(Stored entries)

--

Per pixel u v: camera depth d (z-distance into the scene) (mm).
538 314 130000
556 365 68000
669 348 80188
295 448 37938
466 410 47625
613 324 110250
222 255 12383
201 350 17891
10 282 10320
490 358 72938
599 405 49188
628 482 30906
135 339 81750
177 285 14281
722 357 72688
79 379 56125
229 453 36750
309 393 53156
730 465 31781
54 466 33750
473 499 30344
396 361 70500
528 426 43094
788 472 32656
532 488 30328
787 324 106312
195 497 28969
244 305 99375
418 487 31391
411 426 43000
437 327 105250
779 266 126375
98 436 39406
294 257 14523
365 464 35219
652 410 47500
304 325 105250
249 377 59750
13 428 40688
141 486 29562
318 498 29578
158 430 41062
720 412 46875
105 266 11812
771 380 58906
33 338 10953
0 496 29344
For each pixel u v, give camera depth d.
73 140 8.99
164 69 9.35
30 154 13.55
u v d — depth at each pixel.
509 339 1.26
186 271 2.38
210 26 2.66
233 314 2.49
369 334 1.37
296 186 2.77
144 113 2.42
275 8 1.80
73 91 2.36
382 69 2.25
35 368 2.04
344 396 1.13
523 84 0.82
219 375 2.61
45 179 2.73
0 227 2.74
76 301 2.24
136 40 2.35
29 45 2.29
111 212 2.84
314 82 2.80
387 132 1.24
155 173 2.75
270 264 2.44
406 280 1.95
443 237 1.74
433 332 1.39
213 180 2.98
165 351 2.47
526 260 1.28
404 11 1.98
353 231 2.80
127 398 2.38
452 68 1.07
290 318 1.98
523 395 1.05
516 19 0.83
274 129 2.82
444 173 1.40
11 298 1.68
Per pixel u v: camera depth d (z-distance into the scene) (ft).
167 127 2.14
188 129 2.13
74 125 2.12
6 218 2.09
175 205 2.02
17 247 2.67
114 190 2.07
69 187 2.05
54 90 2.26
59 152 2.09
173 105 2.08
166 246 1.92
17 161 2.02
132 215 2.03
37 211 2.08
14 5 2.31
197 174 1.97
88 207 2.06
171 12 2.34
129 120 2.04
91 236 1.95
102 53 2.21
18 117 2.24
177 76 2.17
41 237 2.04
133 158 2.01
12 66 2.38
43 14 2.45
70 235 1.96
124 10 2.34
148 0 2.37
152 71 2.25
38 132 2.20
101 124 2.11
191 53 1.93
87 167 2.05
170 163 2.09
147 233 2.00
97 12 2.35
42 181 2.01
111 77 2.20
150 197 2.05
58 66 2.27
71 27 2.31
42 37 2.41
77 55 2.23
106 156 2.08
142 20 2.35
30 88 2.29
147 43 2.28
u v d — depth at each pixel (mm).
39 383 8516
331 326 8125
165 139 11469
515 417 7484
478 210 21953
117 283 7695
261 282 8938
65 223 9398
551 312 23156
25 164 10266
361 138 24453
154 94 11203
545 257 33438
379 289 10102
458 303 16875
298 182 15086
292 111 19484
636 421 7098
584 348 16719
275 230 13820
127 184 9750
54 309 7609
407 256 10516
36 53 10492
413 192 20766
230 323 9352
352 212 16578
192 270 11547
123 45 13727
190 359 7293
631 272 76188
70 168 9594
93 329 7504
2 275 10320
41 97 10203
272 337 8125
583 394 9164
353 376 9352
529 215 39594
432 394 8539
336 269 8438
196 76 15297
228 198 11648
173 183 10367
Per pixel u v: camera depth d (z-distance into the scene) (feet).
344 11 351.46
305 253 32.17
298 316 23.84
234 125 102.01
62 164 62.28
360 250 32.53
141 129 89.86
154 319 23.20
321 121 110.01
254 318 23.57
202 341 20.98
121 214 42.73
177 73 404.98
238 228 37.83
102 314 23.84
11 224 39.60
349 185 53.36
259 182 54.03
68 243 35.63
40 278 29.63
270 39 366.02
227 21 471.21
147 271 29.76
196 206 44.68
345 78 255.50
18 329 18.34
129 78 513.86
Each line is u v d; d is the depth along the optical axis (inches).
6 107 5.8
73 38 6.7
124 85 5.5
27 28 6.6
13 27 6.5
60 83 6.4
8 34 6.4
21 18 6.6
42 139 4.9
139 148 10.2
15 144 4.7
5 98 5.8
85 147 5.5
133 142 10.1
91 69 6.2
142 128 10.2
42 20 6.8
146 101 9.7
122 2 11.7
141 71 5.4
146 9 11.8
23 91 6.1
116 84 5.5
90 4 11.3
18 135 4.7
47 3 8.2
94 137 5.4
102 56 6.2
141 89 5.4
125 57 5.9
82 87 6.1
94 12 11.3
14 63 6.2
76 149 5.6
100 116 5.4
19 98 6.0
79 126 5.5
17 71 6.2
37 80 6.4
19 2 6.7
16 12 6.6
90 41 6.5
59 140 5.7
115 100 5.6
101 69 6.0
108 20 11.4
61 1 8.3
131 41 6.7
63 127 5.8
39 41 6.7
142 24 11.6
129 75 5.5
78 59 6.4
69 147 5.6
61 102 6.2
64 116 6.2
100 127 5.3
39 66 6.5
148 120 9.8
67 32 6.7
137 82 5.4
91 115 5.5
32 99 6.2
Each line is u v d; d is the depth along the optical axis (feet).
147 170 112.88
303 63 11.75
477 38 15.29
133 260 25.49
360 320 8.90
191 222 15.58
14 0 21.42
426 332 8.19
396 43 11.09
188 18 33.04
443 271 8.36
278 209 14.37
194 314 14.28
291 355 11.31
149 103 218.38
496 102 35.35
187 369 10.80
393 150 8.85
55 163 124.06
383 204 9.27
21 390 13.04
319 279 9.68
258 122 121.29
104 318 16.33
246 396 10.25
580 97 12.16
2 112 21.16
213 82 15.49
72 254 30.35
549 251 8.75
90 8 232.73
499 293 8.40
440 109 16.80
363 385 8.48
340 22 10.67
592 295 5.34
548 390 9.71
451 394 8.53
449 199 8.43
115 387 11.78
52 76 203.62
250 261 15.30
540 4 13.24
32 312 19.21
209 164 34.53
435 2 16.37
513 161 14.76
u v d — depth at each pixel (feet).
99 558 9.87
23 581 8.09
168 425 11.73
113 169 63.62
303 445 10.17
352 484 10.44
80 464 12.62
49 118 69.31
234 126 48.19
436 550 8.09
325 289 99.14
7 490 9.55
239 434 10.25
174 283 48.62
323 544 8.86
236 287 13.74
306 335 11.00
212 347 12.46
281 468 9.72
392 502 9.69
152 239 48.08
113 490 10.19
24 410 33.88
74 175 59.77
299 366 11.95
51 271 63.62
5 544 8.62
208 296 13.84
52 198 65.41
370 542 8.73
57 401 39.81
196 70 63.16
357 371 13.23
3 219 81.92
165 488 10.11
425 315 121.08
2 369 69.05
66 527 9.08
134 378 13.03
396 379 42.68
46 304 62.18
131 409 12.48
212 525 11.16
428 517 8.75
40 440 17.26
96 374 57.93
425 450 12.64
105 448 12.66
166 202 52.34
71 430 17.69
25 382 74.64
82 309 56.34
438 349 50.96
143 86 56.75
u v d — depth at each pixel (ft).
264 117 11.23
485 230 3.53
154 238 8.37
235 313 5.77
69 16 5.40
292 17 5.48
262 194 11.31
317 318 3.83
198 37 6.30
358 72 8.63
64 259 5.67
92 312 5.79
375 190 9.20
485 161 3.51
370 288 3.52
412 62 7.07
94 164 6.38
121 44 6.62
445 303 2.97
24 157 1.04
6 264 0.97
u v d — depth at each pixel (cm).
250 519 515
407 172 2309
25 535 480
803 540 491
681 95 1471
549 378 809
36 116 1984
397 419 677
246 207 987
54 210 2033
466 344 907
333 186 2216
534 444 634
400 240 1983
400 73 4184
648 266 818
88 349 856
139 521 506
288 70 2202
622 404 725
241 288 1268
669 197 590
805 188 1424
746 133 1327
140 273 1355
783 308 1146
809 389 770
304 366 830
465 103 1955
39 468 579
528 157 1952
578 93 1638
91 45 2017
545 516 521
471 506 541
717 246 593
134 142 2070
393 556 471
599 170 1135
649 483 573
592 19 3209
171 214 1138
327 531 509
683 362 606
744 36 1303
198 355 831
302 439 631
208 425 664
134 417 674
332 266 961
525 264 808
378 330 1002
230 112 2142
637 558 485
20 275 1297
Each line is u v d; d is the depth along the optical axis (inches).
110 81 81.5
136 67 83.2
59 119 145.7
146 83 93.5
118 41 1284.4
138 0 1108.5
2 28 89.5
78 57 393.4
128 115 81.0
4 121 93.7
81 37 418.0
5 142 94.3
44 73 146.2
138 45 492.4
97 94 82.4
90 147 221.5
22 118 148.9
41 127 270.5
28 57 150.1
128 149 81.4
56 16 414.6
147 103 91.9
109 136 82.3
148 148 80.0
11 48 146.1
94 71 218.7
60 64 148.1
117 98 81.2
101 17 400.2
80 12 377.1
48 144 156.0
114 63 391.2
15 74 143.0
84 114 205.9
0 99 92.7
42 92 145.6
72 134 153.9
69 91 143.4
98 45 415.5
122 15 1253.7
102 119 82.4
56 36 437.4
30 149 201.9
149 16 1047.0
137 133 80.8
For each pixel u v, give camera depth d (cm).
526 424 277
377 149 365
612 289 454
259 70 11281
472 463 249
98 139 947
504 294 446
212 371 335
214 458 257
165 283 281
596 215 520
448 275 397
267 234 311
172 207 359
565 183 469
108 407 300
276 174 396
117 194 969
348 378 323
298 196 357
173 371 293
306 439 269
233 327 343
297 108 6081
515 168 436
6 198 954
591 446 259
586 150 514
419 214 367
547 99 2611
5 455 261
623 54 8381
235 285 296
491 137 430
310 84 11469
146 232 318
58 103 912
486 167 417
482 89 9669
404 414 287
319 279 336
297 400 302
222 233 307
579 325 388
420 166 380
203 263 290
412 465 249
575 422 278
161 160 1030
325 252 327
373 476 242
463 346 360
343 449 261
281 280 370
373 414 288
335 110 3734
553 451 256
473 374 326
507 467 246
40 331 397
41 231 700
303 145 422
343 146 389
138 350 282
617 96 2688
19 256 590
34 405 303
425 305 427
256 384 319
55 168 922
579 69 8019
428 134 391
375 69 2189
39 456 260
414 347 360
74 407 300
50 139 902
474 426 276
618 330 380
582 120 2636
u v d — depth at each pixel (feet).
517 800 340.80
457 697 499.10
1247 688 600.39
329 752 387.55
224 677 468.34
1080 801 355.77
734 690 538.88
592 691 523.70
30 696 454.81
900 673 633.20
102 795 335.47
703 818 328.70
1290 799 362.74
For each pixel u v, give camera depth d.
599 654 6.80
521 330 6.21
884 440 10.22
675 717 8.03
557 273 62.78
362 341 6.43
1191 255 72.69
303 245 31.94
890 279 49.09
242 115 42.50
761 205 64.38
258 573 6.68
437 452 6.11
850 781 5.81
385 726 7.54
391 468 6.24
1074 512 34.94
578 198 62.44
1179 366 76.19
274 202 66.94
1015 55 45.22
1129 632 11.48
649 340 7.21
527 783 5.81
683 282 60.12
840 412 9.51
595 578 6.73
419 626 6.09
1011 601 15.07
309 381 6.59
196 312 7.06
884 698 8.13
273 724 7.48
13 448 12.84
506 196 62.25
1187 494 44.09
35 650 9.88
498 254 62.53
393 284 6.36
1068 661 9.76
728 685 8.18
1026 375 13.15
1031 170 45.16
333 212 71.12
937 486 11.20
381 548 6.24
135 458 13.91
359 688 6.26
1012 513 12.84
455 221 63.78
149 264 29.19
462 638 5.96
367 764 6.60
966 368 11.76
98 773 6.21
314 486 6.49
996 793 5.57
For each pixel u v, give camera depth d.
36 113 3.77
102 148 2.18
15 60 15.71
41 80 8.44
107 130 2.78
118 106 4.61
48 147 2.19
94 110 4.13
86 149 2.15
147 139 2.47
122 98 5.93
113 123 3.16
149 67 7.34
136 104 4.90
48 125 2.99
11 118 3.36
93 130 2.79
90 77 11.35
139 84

--

Set down again, word for word, the stretch of records from the line with "11 298 1.68" to the line with "636 421 7098", both of those lines included.

__Response__.
11 298 1.68
Per pixel u v: camera depth d (z-distance into the scene) (ft).
167 127 2.14
188 129 2.13
74 125 2.12
6 218 2.09
175 205 2.02
17 247 2.67
114 190 2.07
69 187 2.05
54 90 2.26
59 152 2.09
173 105 2.08
166 246 1.92
17 161 2.02
132 215 2.03
37 211 2.08
14 5 2.31
197 174 1.97
88 207 2.06
171 12 2.34
129 120 2.04
91 236 1.95
102 53 2.21
18 117 2.24
177 76 2.17
41 237 2.04
133 158 2.01
12 66 2.38
43 14 2.45
70 235 1.96
124 10 2.34
148 0 2.37
152 71 2.25
38 132 2.20
101 124 2.11
191 53 1.93
87 167 2.05
170 163 2.09
147 233 2.00
97 12 2.35
42 181 2.01
111 77 2.20
150 197 2.05
58 66 2.27
71 27 2.31
42 37 2.41
77 55 2.23
106 156 2.08
142 20 2.35
30 88 2.29
147 43 2.28
u v d — depth at each pixel (mm).
39 383 8516
331 326 8125
165 139 11469
515 417 7484
478 210 21953
117 283 7695
261 282 8938
65 223 9398
551 312 23156
25 164 10266
361 138 24453
154 94 11203
545 257 33438
379 289 10102
458 303 16875
298 182 15086
292 111 19484
636 421 7098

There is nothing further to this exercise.